George Simon, a member of the Guyanese First Peoples nation, the Lokono, is a visual artist and archaeologist who has recently (in 2011) made an archaeological discovery in Guyana that might cause history books about the pre-Columbian past of the Americas, and world civilization, to be radically rewritten.
As part of a team of archaeologists including members from the University of Wisconsin, and the University of Florida, Simon examined a field of man-made mounds stretching hundreds of miles between the Berbice and Corentyne rivers dating 5,000 years before the present era. The findings provide evidence that complex, populous settlements existed in this part of the world before Stonehenge in Britain and the Pyramids in Egypt.

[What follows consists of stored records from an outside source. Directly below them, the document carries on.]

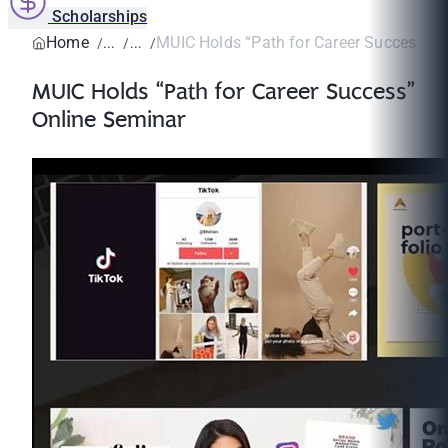
Scholarships
Home
MUIC Holds “Path for Career Success” O
MUIC Holds “Path for Career Success”
Online Seminar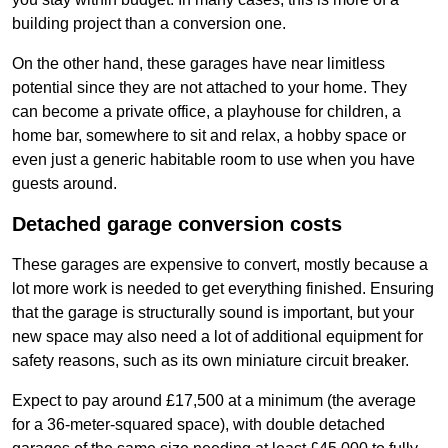
building project than a conversion one.
On the other hand, these garages have near limitless
potential since they are not attached to your home. They
can become a private office, a playhouse for children, a
home bar, somewhere to sit and relax, a hobby space or
even just a generic habitable room to use when you have
guests around.
Detached garage conversion costs
These garages are expensive to convert, mostly because a
lot more work is needed to get everything finished. Ensuring
that the garage is structurally sound is important, but your
new space may also need a lot of additional equipment for
safety reasons, such as its own miniature circuit breaker.
Expect to pay around £17,500 at a minimum (the average
for a 36-meter-squared space), with double detached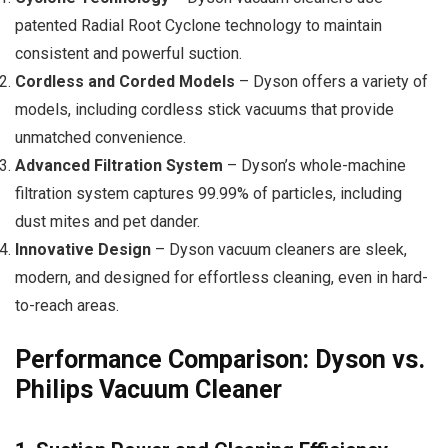
patented Radial Root Cyclone technology to maintain
consistent and powerful suction.
Cordless and Corded Models
– Dyson offers a variety of
models, including cordless stick vacuums that provide
unmatched convenience.
Advanced Filtration System
– Dyson’s whole-machine
filtration system captures 99.99% of particles, including
dust mites and pet dander.
Innovative Design
– Dyson vacuum cleaners are sleek,
modern, and designed for effortless cleaning, even in hard-
to-reach areas.
Performance Comparison: Dyson vs.
Philips Vacuum Cleaner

Simon was educated in fine art at the University of Portsmouth and London University in the UK in fine art (printmaking, 1978) and archaeology (field and analytical techniques, 1994) respectively. He returned to Guyana in 1978 and became an instructor at the Burrowes School of Art in Guyana and later the University of Guyana. At Burrowes, he worked closely with its founder, the acclaimed Guyanese archaeologist, artist, novelist and anthropologist, Denis Williams, and continued to work with, and be influenced by Williams at the Walter Roth Museum in Guyana.

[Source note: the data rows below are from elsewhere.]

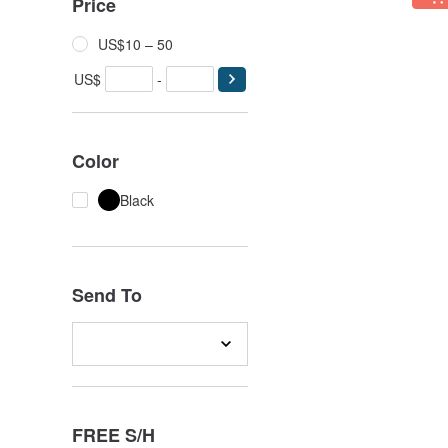
Price
US$10 – 50
US$
-
Color
Black
Send To
FREE S/H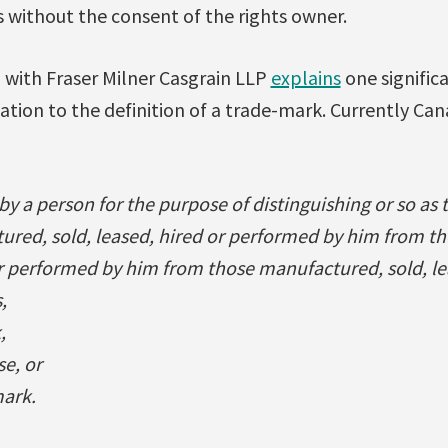
 without the consent of the rights owner.
with Fraser Milner Casgrain LLP
explains
one signific
lation to the definition of a trade-mark. Currently Can
by a person for the purpose of distinguishing or so as 
tured, sold, leased, hired or performed by him from 
or performed by him from those manufactured, sold, le
,
,
se, or
ark.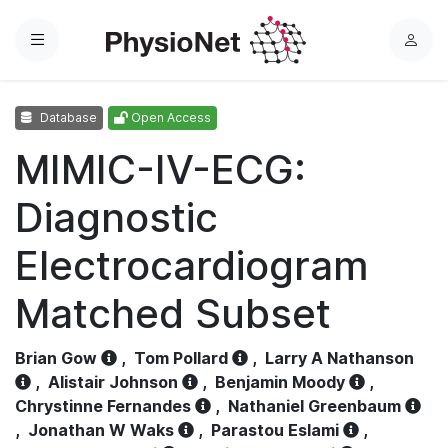
Menu
L
o
g
Database
Open Access
i
n
MIMIC-IV-ECG:
Diagnostic
Electrocardiogram
Matched Subset
Brian Gow
,
Tom Pollard
,
Larry A Nathanson
,
Alistair Johnson
,
Benjamin Moody
,
Chrystinne Fernandes
,
Nathaniel Greenbaum
,
Jonathan W Waks
,
Parastou Eslami
,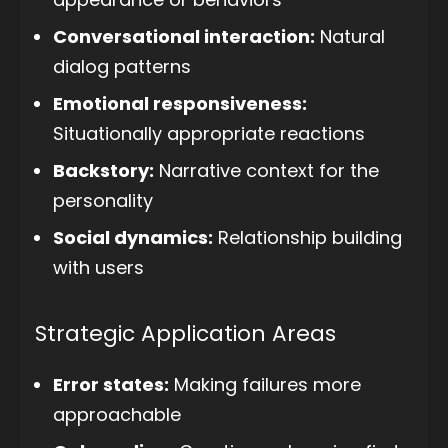
Conversational interaction:
Natural
dialog patterns
Emotional responsiveness:
Situationally appropriate reactions
Backstory:
Narrative context for the
personality
Social dynamics:
Relationship building
with users
Strategic Application Areas
Error states:
Making failures more
approachable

In addition to his work as an archaeologist, Simon is also a fine artist and teacher. His work (mainly painting) draws on First Peoples’ myth, legend, and spiritual beliefs. He has had several international exhibitions in Europe (Spain and France), New York (at the Museum of Natural History), Chad, Barbados and Montreal, Canada. But more important than his work as an artist is his work as a teacher.
In Guyana and the various countries he has visited (including Chad and Haiti) Simon has set up schools in art and English. He has been responsible for major art training initiatives in Guyana among his own Lokono Nation, in their community of St Cuthbert’s mission, and others, like the Makushi, and has helped indigenous artists to emerge into wider attention and acclaim.
Simon has been recognized by the Guyanese government with a National Visual Arts Award, and the Golden Arrow of Achievement (AA).